SINOPSE: Como resgatar as florestas. A Epidemia de Eucaliptos, o Círculo Vicioso dos Incêndios, os efeitos das Alterações Climáticas e o futuro próximo
Em 2017 registaram-se os maiores incêndios florestais de sempre em Portugal, com um número impressionante de mortes. Mas as condições que propiciam a repetição de tragédias com esta magnitude permanecem inalteradas: o círculo vicioso dos incêndios é alimentado pelo abandono de uma parte gigante do território, pela epidemia de uma espécie invasora altamente inflamável - o eucalipto - e por um clima em mutação, cada vez mais seco e quente. Nas últimas décadas, Portugal liderou sempre a tabela dos países europeus que mais ardem. Como é que as florestas chegaram a este estado? Que influência exerceu a indústria das celuloses na esfera do poder político? Como podemos resgatar as florestas deste ciclo infernal e criar alternativas para um território sob a ameaça de se tornar deserto?
Contra a falácia da inevitabilidade e a perigosa ilusão de obter resultados diferentes com as mesmas políticas, este livro analisa o passado, alerta para a repetição de erros no presente e projeta o futuro com políticas alternativas que visam garantir a viabilidade do interior do país e das florestas. O tempo urge.


Eis uma leitura importante para compreender uma temática tão urgente do nosso país - também dos outros - mas neste caso especialmente do nosso, pois os incêndios, cada vez mais frequentes e desesperantes em Portugal são uma realidade à qual não podemos fechar os olhos...






A narrativa é brutalmente honesta e sem subterfúgios, aprendi imenso sobre eucaliptos com esta leitura, muitas destas coisas - aliás, quase tudo! - eu não fazia a mínima ideia, como por exemplo: o facto de as folhas serem muito difíceis de se decompor - há espécies de eucalipto que dão folhas que nem os coalas conseguem comer! - e demoram a decompor-se, impermeabilizam os solos, aumentam os riscos de erosão e perda de solos, impedindo que outras espécies vegetais ao seu redor obtenham a água de que precisam, sendo uma espécie de crescimento rápido que consome bastante água do subsolo, podendo conduzir à secagem de águas subterrâneas, poços e fontes.

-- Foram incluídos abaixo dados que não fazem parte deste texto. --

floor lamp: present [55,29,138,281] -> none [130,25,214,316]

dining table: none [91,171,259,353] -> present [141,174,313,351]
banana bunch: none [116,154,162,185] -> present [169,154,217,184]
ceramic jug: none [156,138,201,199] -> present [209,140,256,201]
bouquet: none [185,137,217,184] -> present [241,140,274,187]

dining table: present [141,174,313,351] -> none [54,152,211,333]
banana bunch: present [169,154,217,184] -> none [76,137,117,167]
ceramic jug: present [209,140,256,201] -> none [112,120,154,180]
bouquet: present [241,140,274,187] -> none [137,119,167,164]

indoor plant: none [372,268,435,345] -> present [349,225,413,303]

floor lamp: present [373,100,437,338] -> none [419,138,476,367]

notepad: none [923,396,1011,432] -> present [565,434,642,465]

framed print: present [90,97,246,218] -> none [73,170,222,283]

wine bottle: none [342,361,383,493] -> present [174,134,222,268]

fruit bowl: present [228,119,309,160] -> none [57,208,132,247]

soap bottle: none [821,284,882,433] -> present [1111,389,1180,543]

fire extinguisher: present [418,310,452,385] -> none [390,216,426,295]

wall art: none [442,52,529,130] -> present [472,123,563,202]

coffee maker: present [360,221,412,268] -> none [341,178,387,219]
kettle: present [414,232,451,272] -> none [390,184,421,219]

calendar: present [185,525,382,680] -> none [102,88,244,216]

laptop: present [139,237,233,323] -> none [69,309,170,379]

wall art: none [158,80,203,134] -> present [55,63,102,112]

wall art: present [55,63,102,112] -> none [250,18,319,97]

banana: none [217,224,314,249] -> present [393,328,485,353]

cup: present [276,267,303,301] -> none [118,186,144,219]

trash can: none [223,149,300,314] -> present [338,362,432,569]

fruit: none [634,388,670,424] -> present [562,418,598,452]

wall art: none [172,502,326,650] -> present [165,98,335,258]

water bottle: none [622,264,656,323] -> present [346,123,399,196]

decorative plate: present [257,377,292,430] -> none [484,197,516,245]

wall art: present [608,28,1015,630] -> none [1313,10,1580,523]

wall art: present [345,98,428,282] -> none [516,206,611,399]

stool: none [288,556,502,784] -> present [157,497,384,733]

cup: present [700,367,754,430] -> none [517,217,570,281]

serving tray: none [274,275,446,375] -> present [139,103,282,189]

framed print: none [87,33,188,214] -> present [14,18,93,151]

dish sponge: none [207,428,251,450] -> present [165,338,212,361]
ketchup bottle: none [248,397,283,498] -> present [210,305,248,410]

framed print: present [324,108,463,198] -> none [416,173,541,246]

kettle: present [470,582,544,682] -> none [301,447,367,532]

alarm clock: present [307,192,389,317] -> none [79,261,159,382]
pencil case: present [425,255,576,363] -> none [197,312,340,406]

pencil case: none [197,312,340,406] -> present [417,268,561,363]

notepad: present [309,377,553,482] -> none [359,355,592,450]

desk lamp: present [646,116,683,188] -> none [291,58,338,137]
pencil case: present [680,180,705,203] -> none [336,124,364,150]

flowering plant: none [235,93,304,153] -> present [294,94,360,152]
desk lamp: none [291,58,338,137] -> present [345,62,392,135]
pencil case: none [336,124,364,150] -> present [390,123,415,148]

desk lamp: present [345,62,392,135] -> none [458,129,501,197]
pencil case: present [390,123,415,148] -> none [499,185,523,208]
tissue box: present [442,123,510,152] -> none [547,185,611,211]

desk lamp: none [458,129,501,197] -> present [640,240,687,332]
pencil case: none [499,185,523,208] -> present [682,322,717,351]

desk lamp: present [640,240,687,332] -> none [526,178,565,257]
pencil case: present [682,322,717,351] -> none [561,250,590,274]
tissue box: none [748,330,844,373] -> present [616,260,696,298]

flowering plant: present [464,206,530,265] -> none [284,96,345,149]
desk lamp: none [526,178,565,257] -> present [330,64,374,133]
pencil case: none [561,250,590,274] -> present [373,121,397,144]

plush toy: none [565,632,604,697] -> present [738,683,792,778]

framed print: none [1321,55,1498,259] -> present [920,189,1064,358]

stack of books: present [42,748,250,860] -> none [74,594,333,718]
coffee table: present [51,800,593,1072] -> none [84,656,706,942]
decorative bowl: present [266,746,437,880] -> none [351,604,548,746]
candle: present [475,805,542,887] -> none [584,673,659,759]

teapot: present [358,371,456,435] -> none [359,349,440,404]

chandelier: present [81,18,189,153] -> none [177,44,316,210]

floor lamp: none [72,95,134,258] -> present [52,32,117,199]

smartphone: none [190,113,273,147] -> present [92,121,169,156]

As suas folhas e casca são acendalhas perfeitas, sendo que os eucaliptos são consideradas árvores pirófitas, "amigas do fogo", resistem-lhe e normalmente após uma queima, libertam as suas sementes, e assim continua a saga desta espécie invasora... 

Esta árvore é originária da Austrália e foi introduzida em Portugal em meados do século XIX e ocupa 10% do território nacional, mais do que em qualquer outra parte do mundo!

O problema não é o eucalipto em si, que tem o seu objectivo para existir e boas propriedades, as abelhas gostam, é usada na industria farmacêutica, para própolis, geleia real e óleos essenciais usados na indústria têxtil para produção de viscose; em produtos de higiene e limpeza; cosméticos e alimentos, biocombustível, acabamento de portas e janelas, celulose para papel e embalagens, ... mas como em tudo, o que é demasiado perde o efeito, e perde as suas vantagens com esta forma massiva como é plantado em Portugal por motivos puramente económicos, sem ter em conta tudo o resto...

Numa escrita directa e assertiva, com esta leitura ficamos bem a par desta situação, os interesses económicos, os incêndios que cada vez mais devastam o nosso país e o mundo inteiro, problemas e soluções.